__Metin Alıntısı__
- - - - -

Karma denince çok yanlış anlaşılan bir şey vardır, zannedilir ki sadece senin geçmiş hayatlarında ve bu hayatında yaptığın her aksiyonun sonucudur karma. Evet karma senin aksiyonlarını muhakkak içerir amma, karma asıl atalardan gelir. Senin DNA’n en büyük karmandır canım kardeşim. Bazen de geçmiş yaşamların püri pak olsa dahi sırf tıkanan gen aktarımını bozmak için gönüllü olur da gelirsin bu hayata, karma temizlemeye, gen aktarımını yani DNA yenilemeye.

- - - - -

__Kayıtlı Veriler__
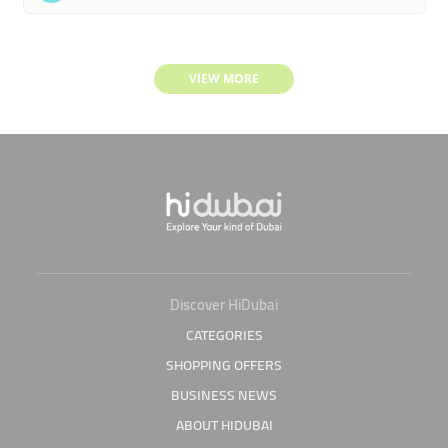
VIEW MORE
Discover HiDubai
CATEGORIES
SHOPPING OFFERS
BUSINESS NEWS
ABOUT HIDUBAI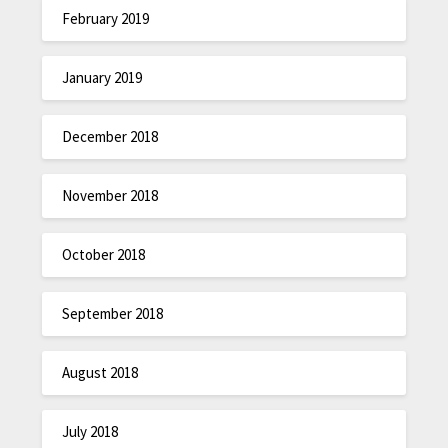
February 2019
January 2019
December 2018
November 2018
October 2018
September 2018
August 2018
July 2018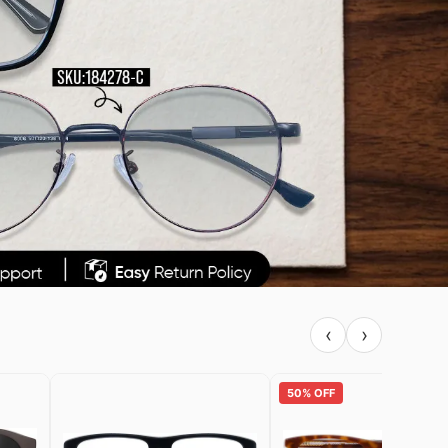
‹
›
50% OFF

- - - - -

__Görev Yönergesi__
Karma hakkındaki metinden "Karma denince çok" ifadesiyle başlayıp "yani DNA yenilemeye." ifadesi de dahil olmak üzere sona eren bölümü hiçbir değişiklik yapmadan yeniden yazınız.

__Aşağıdaki Sonuç__
Karma denince çok yanlış anlaşılan bir şey vardır, zannedilir ki sadece senin geçmiş hayatlarında ve bu hayatında yaptığın her aksiyonun sonucudur karma. Evet karma senin aksiyonlarını muhakkak içerir amma, karma asıl atalardan gelir. Senin DNA’n en büyük karmandır canım kardeşim. Bazen de geçmiş yaşamların püri pak olsa dahi sırf tıkanan gen aktarımını bozmak için gönüllü olur da gelirsin bu hayata, karma temizlemeye, gen aktarımını yani DNA yenilemeye.